About a week after the boys signed their confessions, I got a call from the police. They wanted me to bring my son in to talk. The truth about the second car being vandalized came out. I was furious…and embarrassed because it was one of our neighbors. The officer told us the boys will definitely have to go to court. And…the officer told us my son was already considered a suspect for a few reasons. This made feel much better about turning them in. I know we did the right thing.
I am just waiting for more madness from my ex. We have joint legal custody, so, I believe any fines, fees or damages he would be 50% responsible for (25% actually has the other boy will probably be 50% responsible). I know he will try to claim it is covered by child support. Especially after he has to pay me for losing the alimony case!
Oh, the joys of co-parenting!

I'm glad that your ds has a counselor. It's so difficult to deal with things like this. I have five children all of whom have/had varying degrees and types of mental illnesses. Adolescance was NOT fun!

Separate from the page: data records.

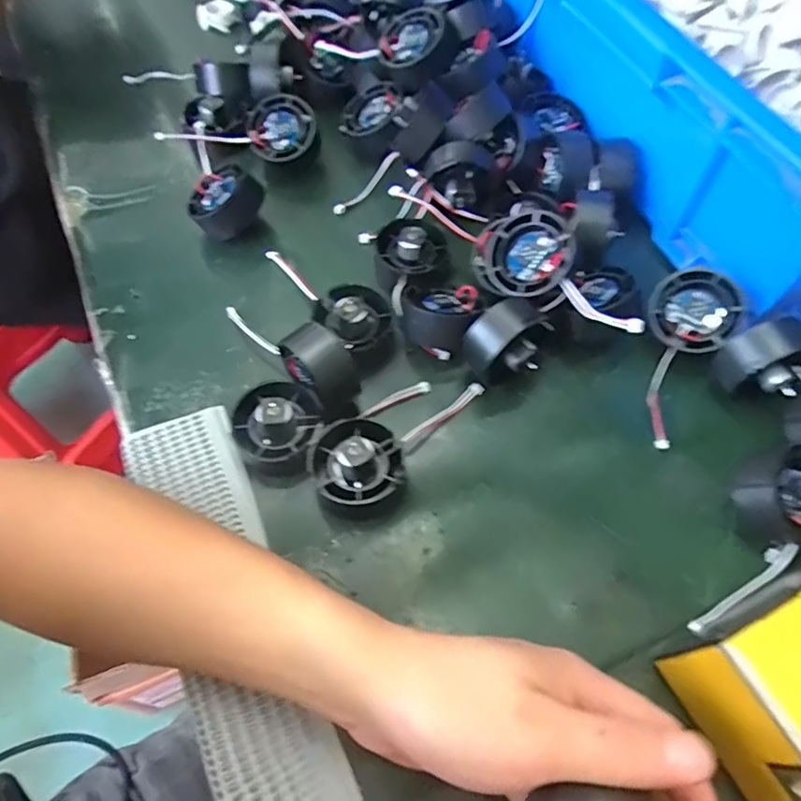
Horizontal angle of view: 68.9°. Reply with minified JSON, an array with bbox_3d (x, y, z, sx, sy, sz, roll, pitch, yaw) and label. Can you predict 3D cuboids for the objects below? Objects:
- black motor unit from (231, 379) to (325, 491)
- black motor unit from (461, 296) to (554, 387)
[{"bbox_3d":[-0.070,0.017,0.339,0.051,0.029,0.056,-1,61,1],"label":"black motor unit"},{"bbox_3d":[0.064,-0.030,0.355,0.052,0.055,0.035,-35,66,-17],"label":"black motor unit"}]

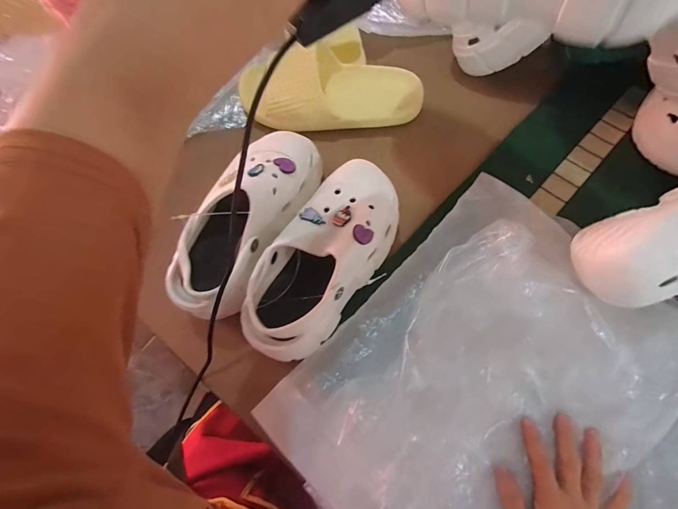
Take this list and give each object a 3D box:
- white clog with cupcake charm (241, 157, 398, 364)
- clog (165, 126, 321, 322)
[{"bbox_3d":[-0.016,0.005,0.392,0.099,0.081,0.229,32,75,13],"label":"white clog with cupcake charm"},{"bbox_3d":[-0.107,-0.046,0.393,0.103,0.099,0.233,19,72,9],"label":"clog"}]

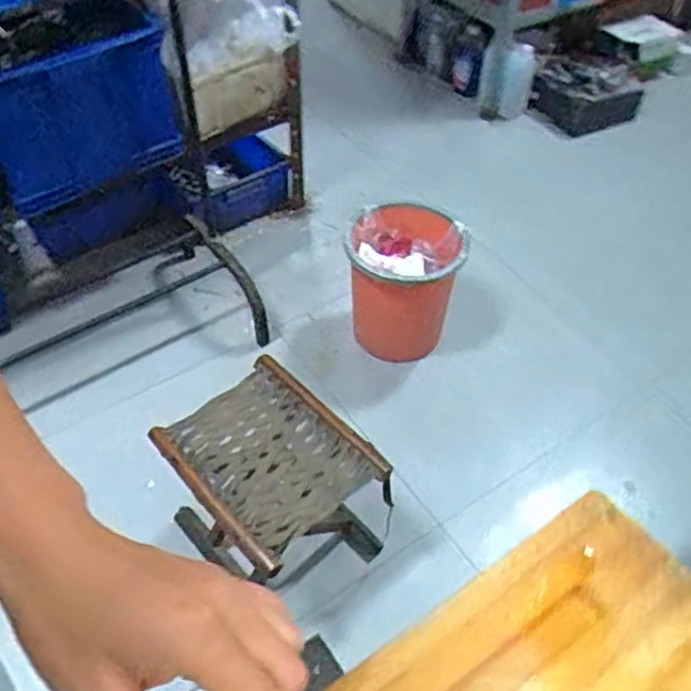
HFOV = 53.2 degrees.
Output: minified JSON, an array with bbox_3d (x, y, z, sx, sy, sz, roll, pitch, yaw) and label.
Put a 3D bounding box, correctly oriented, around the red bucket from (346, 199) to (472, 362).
[{"bbox_3d":[0.115,-0.121,1.479,0.242,0.284,0.237,0,49,0],"label":"red bucket"}]

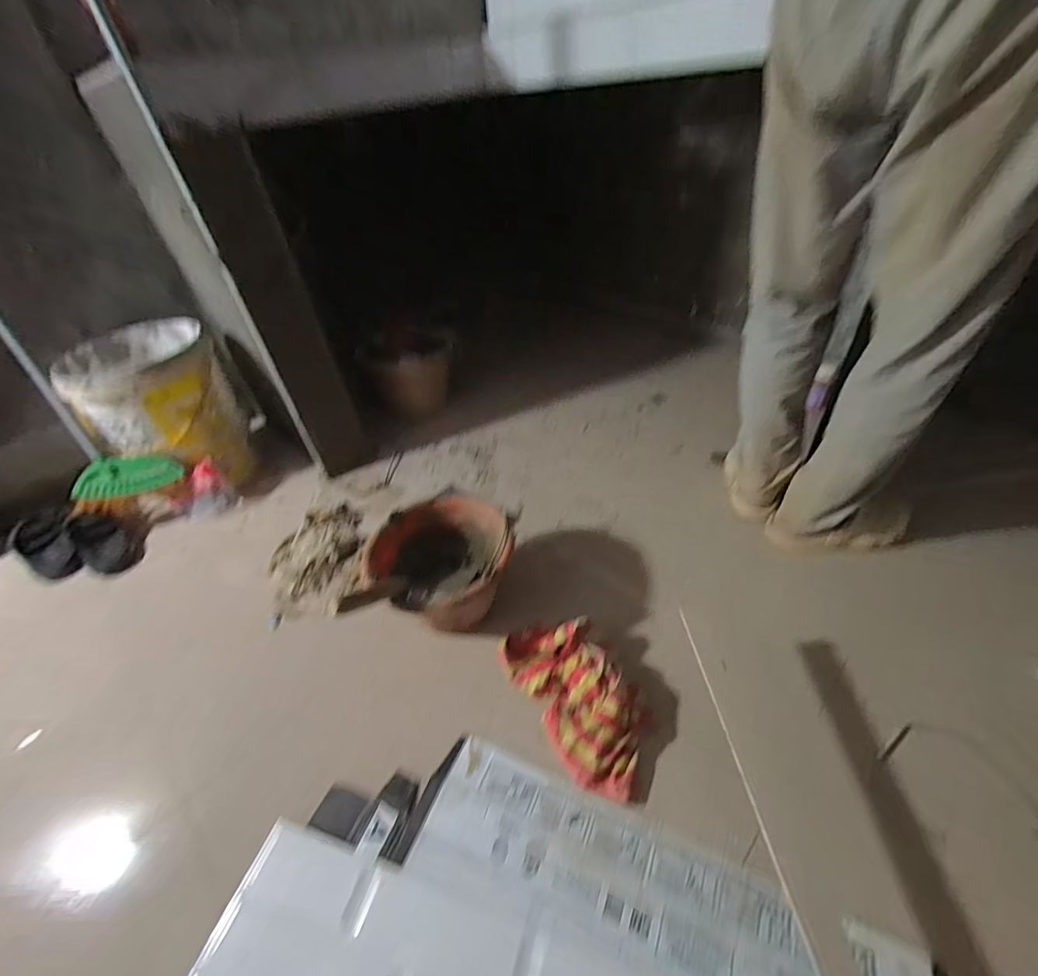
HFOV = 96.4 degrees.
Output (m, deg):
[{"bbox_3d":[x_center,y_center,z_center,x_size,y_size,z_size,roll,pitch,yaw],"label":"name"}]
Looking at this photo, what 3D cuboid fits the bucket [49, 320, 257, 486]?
[{"bbox_3d":[-0.853,-0.196,1.143,0.284,0.303,0.344,-24,44,-18],"label":"bucket"}]

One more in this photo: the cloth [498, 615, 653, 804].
[{"bbox_3d":[0.094,0.307,0.697,0.155,0.064,0.266,-26,45,-20],"label":"cloth"}]

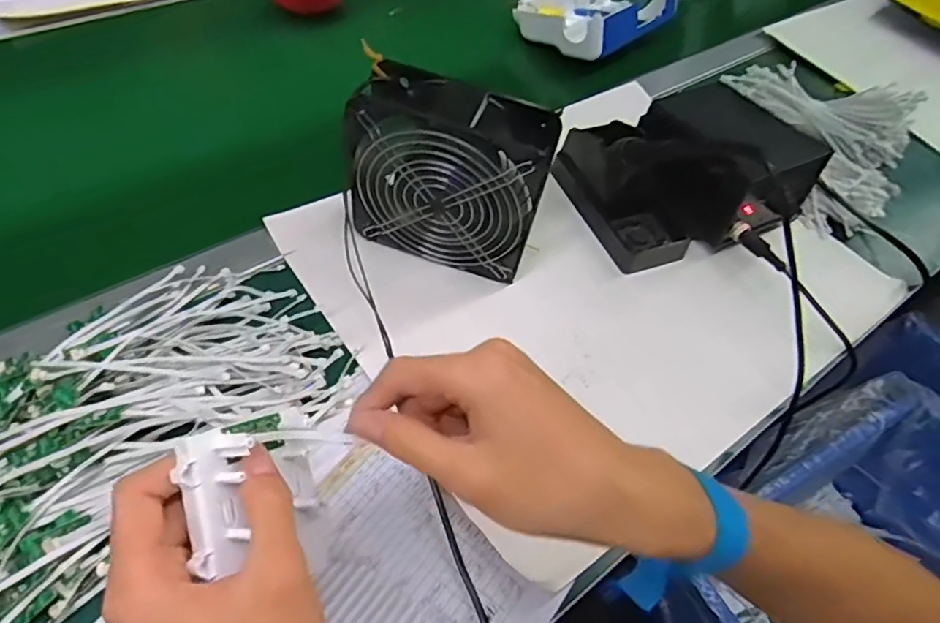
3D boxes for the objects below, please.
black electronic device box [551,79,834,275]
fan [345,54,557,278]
[{"bbox_3d":[0.221,-0.145,0.580,0.213,0.093,0.168,-16,59,-18],"label":"black electronic device box"},{"bbox_3d":[-0.018,-0.109,0.477,0.153,0.144,0.064,18,55,5],"label":"fan"}]

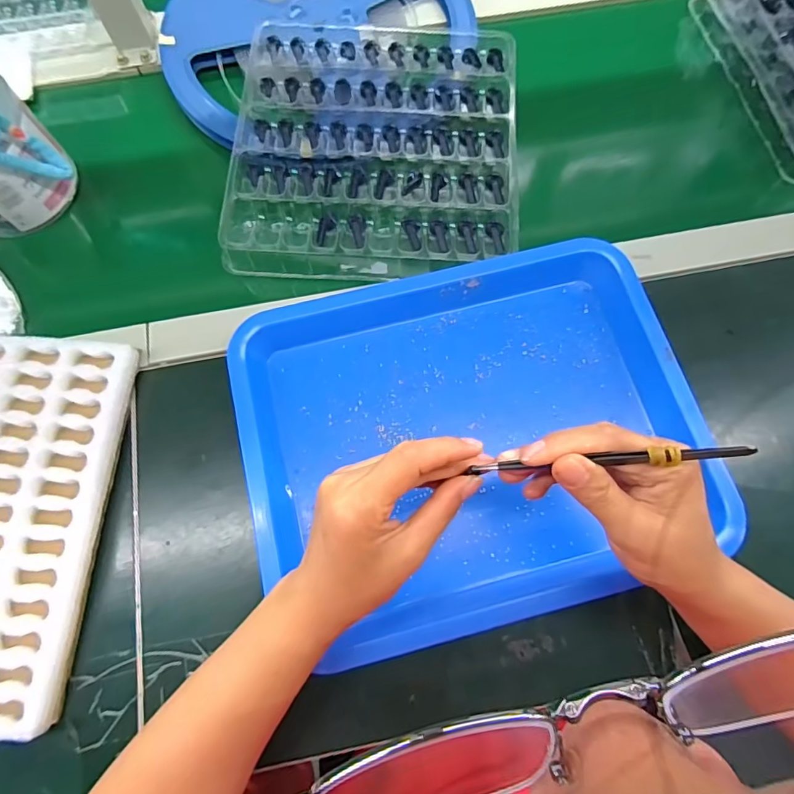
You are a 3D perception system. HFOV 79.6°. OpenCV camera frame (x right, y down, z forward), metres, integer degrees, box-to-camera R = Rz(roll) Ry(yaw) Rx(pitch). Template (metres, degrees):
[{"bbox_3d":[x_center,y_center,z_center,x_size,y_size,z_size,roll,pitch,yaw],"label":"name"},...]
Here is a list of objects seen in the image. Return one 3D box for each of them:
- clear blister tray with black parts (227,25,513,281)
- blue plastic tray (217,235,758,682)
[{"bbox_3d":[-0.018,-0.239,0.446,0.251,0.033,0.272,3,72,2],"label":"clear blister tray with black parts"},{"bbox_3d":[0.055,0.026,0.360,0.327,0.033,0.274,-14,73,-3],"label":"blue plastic tray"}]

We had the police to our house on more than one occasion, most at my instigation. I refused to cover-up for my children. If they made the decision to act in a manner outside of the law, they had to take ownership and pay the price. My x had nasty things to say every time it happened at my house. However, when it did happen at my house, it was always, without exception, done when they were supposed to be in bed or when they were visiting a friend. When two of my boys got in trouble with the law, the only time that they had to go to court, it was because x and sm *knowingly* allowed them to take their bikes and go on a construction site that was posted. They KNEW and okayed it for the boys to do this. Then when the boys had to go to court, etc., guess who it was who took them and dealt with it. It wasn't him!
I would suggest that the fines and recompensation is not you or your x's responsibility. Of course, one or both of you will need to take some of this on initially. However, in most places, your ds can "work off" his fines himself through community service. He should also, in the end, be responsible for paying for the damage. That is a LOT based on two paint jobs, etc., but, IMHO, he who did it pays the price. Just my two cents.
Yes, you did the right thing. ITs best to take care of this now.
It best to get your son to answer for his own actions. And its best for your son to face the consequences too. If the ex-H does not want to engage, or if he wants to "hide" the truth, your children will be ill served.
My ex's daughters (my step daughters) were never forced to do this. They just kept on getting worse and worse until they were adults. Eventually, the eldest became an extasy addict, and the younger a drunk driver.
You are doing a good job, stay with it!
Wow! I do think that you did the right thing (if you didn't do the right thing this time.... you'd just wonder about next time, and hopefully, this will deter a next time!)
However... I'll preach my sermon again..... this is why you want joint custody.